1. eu gostaria de estar realmente errado, sabe? mas vejo que anda difícil estar errado.

2. projetar a partitura é romper a terceira barreira, como dizia brecht.

3. “esse bolinho de chuva parece um golfinho com tumor”.

4. o taxista: “quando meu genro sai com minha filha falo ‘pega essa potranca mas nada de rapidinha heim, não é pra trazer ela de volta antes de 5 horas passadas’. aí eu pego o violino dela escondido, e fico tirando música de ouvido. quando ela chega e fala ‘alguém pegou no meu violino’ eu só pá, finjo que não, nada.”

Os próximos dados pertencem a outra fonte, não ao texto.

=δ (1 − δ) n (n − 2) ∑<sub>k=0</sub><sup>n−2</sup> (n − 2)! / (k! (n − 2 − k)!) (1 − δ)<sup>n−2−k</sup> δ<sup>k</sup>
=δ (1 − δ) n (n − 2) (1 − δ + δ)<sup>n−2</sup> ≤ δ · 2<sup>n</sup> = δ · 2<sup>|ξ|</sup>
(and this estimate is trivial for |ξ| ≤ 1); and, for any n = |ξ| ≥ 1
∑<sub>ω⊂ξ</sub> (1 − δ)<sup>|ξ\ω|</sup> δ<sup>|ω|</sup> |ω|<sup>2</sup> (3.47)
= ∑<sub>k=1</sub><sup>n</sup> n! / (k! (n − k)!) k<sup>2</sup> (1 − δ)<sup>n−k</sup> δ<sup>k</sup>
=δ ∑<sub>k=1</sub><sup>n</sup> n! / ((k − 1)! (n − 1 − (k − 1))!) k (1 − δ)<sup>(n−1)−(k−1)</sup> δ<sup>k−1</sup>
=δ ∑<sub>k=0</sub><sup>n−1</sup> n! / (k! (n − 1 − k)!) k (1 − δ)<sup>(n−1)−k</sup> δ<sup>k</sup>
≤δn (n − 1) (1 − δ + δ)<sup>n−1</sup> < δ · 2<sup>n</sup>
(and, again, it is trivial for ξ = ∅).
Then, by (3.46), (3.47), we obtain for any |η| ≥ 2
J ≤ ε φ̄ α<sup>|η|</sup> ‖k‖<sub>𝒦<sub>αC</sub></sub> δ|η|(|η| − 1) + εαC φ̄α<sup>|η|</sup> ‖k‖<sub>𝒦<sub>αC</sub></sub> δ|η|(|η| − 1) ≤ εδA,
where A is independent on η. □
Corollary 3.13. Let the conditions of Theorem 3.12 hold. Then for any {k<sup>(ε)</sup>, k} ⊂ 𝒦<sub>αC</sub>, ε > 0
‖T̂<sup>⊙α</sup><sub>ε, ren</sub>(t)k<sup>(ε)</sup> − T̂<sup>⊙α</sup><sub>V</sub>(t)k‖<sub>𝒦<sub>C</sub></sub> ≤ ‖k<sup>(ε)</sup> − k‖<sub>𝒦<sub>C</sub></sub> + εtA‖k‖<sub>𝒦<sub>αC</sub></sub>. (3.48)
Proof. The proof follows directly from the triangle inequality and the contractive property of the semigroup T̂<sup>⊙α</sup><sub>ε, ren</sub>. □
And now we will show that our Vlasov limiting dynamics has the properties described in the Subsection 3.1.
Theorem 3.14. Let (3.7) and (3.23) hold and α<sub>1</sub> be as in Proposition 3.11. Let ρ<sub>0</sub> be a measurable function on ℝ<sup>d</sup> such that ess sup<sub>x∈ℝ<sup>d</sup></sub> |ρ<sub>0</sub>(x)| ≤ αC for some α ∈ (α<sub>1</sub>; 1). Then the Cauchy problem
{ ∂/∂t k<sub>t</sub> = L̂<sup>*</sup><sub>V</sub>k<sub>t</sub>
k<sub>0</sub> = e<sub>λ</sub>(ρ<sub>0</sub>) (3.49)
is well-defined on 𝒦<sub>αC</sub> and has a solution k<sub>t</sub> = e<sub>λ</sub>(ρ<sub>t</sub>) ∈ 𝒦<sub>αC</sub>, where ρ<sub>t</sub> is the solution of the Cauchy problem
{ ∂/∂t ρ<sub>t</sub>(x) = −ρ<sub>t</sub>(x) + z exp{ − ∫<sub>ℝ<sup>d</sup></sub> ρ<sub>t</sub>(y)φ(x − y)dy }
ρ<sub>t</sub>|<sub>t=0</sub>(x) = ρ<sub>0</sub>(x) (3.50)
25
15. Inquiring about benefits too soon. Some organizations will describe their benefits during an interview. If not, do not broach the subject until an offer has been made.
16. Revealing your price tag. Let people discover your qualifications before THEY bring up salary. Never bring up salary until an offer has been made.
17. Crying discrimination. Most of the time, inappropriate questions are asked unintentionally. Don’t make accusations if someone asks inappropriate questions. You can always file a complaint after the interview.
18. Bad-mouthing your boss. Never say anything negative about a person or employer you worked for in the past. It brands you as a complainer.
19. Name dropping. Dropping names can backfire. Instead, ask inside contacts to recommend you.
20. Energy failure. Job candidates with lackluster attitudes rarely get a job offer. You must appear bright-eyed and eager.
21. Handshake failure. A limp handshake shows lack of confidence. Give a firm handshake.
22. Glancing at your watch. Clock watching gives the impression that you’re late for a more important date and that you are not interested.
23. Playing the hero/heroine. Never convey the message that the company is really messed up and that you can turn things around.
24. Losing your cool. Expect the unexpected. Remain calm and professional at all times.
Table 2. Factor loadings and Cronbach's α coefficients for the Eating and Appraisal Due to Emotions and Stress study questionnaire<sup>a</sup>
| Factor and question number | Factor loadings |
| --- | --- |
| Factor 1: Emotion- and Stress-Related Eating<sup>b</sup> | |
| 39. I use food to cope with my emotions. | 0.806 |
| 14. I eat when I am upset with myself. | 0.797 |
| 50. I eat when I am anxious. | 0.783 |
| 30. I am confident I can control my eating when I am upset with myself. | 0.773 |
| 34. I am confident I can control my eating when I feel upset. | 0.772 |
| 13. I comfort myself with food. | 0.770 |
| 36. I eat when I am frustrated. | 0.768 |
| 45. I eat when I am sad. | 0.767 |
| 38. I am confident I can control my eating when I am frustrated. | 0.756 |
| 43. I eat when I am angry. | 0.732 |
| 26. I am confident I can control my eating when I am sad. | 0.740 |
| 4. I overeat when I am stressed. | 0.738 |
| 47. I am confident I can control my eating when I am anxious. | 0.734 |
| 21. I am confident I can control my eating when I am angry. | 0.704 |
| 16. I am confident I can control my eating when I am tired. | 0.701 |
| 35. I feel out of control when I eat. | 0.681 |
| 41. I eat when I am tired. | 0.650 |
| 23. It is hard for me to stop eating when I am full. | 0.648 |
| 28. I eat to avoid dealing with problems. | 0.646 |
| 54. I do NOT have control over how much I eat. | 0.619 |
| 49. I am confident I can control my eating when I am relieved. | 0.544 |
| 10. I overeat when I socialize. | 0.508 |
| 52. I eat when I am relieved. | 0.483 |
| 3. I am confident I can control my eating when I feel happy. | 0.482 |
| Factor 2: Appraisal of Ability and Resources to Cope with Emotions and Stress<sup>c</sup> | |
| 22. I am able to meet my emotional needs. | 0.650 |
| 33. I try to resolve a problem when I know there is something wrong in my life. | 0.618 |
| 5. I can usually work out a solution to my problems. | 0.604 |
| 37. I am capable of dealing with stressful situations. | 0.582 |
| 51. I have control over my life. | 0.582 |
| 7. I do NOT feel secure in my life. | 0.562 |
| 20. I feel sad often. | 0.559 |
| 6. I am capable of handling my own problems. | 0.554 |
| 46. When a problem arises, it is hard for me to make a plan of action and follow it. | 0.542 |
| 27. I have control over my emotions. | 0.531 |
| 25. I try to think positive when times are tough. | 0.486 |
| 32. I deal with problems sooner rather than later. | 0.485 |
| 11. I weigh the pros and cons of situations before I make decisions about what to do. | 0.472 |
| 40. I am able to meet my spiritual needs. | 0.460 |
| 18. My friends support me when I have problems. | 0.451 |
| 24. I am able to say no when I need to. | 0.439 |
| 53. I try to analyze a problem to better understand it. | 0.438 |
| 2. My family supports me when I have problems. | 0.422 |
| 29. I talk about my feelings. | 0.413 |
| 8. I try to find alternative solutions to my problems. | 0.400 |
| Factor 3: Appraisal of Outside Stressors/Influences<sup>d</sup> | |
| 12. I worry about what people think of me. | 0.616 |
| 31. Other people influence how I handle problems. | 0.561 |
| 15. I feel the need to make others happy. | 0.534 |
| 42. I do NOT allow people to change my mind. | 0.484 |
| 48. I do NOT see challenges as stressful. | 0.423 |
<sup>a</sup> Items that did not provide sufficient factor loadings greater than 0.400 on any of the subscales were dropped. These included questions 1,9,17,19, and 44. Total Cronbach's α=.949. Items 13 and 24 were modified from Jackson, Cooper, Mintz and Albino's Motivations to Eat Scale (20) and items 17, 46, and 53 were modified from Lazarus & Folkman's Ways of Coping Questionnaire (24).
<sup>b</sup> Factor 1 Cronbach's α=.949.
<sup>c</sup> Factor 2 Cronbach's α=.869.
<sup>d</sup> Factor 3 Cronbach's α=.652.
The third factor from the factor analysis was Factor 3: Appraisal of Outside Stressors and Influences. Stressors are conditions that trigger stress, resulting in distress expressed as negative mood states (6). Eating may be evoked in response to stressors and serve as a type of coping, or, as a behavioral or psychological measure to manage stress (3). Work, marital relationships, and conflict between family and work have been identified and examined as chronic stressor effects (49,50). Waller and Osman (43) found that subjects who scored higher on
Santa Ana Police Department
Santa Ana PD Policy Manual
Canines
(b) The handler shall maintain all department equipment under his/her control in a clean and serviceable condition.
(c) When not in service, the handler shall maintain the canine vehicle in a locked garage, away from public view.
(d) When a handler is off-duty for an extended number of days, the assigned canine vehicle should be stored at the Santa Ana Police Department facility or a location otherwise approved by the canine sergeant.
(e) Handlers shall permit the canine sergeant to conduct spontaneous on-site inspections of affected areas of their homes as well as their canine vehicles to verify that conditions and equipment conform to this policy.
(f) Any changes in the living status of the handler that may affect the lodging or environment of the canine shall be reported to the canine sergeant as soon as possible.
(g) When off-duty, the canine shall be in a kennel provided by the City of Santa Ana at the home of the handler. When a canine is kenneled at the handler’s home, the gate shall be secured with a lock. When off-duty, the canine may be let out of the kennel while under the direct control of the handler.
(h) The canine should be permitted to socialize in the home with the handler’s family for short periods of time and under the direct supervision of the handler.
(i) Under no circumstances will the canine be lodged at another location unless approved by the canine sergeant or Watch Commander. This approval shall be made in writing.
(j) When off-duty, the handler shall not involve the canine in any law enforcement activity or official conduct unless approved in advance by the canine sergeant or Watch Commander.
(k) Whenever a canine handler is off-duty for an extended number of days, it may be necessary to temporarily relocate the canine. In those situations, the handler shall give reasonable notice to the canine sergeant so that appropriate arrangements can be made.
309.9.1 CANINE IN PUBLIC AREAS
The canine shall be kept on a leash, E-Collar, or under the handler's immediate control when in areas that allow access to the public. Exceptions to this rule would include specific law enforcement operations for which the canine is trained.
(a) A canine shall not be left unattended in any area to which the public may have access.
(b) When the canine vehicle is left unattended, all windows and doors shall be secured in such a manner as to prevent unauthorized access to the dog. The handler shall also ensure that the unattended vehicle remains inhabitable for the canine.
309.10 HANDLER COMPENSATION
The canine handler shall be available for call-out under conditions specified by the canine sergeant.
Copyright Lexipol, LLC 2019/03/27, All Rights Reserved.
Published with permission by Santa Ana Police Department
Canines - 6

5. eu não preciso ser fã de goddard.

6. em dias como esse, trabalhar 14 horas seguidas parece ser uma opção viável.

***

1. as pessoas andam mais discutindo gostos e afinidades do que argumentos, em filosofia.
2. seria, na verdade, a quarta parede.
3. paulo dantas e natacha maurer, ao mesmo tempo. marcelo muniz escreveu sobre essa improvável conclusão.
4. segundo matthias, o taxista mais louco a levá-lo a algum lugar: são paulo, um gaúcho que se definia como “o sogro mais filho da puta que existe”.
5. vide o meu último vídeo convite. eu deveria ter brincado com o lado do som também. falha minha, ou preguiça.
6. mas acabo bebendo cerveja entre a nona e décima hora.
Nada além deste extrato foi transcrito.